In fact, it does not matter what kind of difficulty people are in, but the government's approach is that people should pull themselves up by the bootstraps. I am thinking of the difficulties in the manufacturing sector and the difficulties in the Maritimes for seasonal workers where hard-working people are having difficulties making the transition to other employment. There need to be other initiatives to help them. Certainly, employment insurance was one of them. It was a fund used by the current and previous governments.
This government, just like its predecessor, has been helping itself to the EI account, and this must stop. According to the new figures from the Department of Finance, there is currently $54 billion in that account, and there is every indication that the Conservative government continues to use the contributions paid by workers to increase its surplus.
Of course we know that it was the Liberals who designed this plan when they were doing their budget cuts in the 1990s. They changed the eligibility criteria in such a way that, currently, only 38% of men and 32% of women qualify for benefits. It is a shame.
First of all, these cuts made to the EI program were not aimed solely at achieving a balanced budget. The government wanted to create a flexible labour market and eliminate uncertainty among workers through a strategy favouring low-cost labour. Many workers were shortchanged by these cuts.
Of course, because of these cuts in the 1990s, several social programs--and this one in particular--became weaker. These programs were of national importance not only for those affected--and that is what concerns me the most--but also because they were an essential part of what binds us together as Canadians.
Perhaps we should take another look at the definition of insurance. When a worker is having major difficulties, when he loses his job, what happens? The government should be there for him, but it is not. There is a group of people in the government right now who do not believe in government. They prefer to go to the private sector for everything. Privatization reigns and according to those people, the market will solve all our problems.

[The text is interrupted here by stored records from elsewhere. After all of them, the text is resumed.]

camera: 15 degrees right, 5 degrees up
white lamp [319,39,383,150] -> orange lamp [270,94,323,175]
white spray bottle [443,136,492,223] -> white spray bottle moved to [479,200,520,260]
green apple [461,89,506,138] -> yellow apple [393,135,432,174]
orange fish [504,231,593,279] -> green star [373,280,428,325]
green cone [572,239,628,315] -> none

We have to take another look at what insurance is. I just renewed my home insurance and the terms of it are clear. I read that if I pay my premiums and my house burns down, I will be reimbursed. With employment insurance, it is different. Employees contribute for years and when they need it, the funds are not there. They cannot get the help they should in these difficult times. Employment insurance should make it easier to get back to work, to get back to a good job, but that is not so.
In the Speech from the Throne, we see that the government intends to take measures to improve the governance and management of the employment insurance fund. This morning I heard the Minister of Human Resources and Social Development during oral question period say that he did not really intend to meet the needs of the workers. That is worrisome.

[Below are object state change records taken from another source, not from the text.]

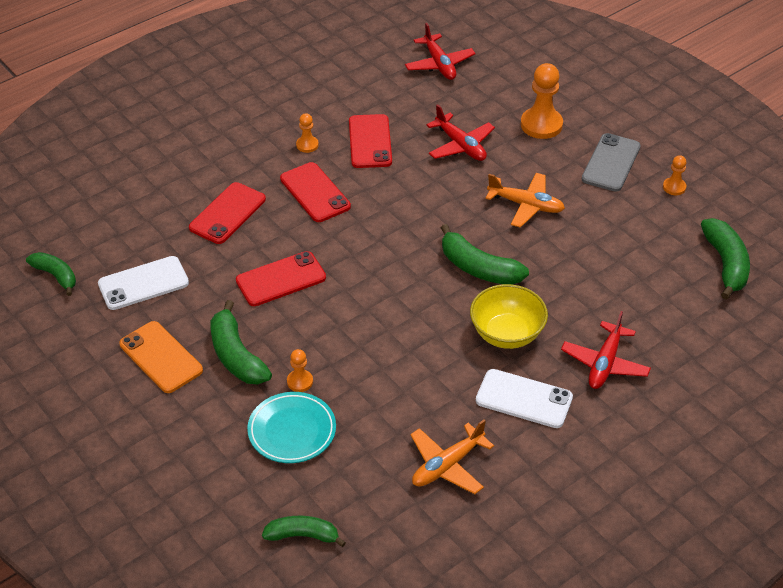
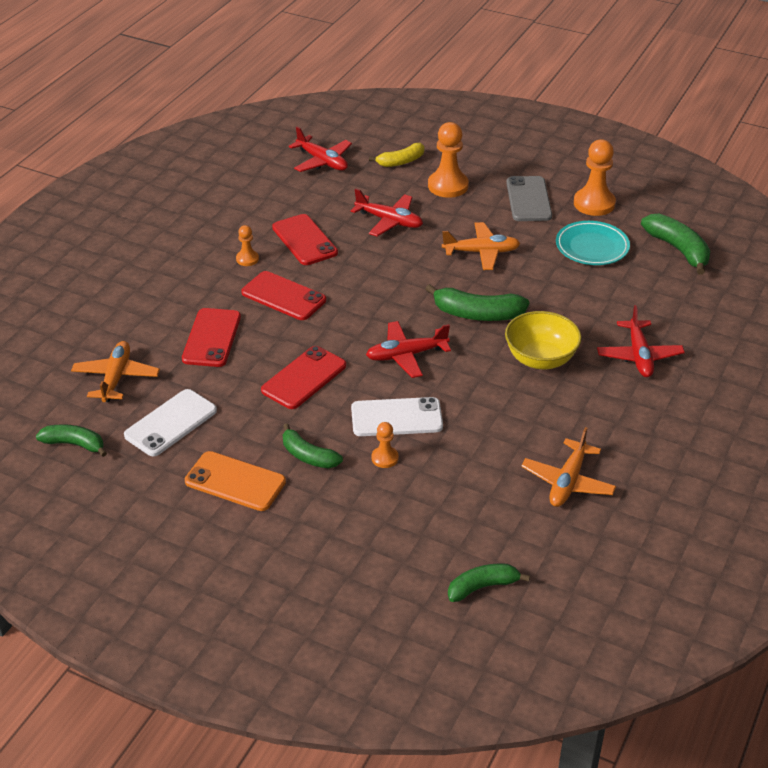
camera: 25 degrees left, 5 degrees down
green banana [210,300,272,385] -> green banana [283,423,343,468], size x0.66
turquoise plate [247,392,336,463] -> turquoise plate moved to [556,221,630,265]
white phone [476,369,573,428] -> white phone moved to [351,397,443,436]
orange pawn [663,155,686,195] -> orange pawn [574,139,616,216], size x1.91
none -> orange plane [71,341,160,402]
none -> red plane [366,321,451,378]
none -> yellow banana [369,143,425,167]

The government seems to be in a hurry to devolve responsibilities for workforce training and funding to provinces with no strings attached. In my area we have seen training contracts given to private American companies at the expense of well established effective community agencies that did that work.

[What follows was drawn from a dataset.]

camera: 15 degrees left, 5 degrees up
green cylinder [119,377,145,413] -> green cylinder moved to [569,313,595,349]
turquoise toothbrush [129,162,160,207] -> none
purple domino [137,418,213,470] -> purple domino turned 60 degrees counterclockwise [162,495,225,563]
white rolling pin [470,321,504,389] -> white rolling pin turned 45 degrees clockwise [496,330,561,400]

I would like to talk for a few minutes about employability, since the Conservative government has launched a study on employability, and my comments are particularly related to the topic of employment insurance. However, I have only a faint hope of seeing the government recognize the Canadian workforce as people rather than as commodities.
The primary objective of all policies surrounding the labour market and employability, indeed the primary objective of our economy, is how the government seems to see the worker. It is time that the labour market worked for the benefit of workers rather than just for profit as it does now.
The key to our success as a democratic society is to treat hardworking people decently and to give them the opportunity to improve their lives. They need a guarantee that employment insurance will be there for them. They need a guarantee that they will be able to access it in times of need as opposed to having doors shut on them.
As we do this study on employability we should look at employment insurance and the role that it could play. We feel strongly that the government should end the clawback of EI for recipients pursuing training and education.
My last words will deal with education and literacy issues. Nine million Canadians do not have functional levels of literacy and yet the government cut literacy programs last year by $18 million. This is an example of where EI could be used for training to improve those skills. I hope that the government will review its position in this important area.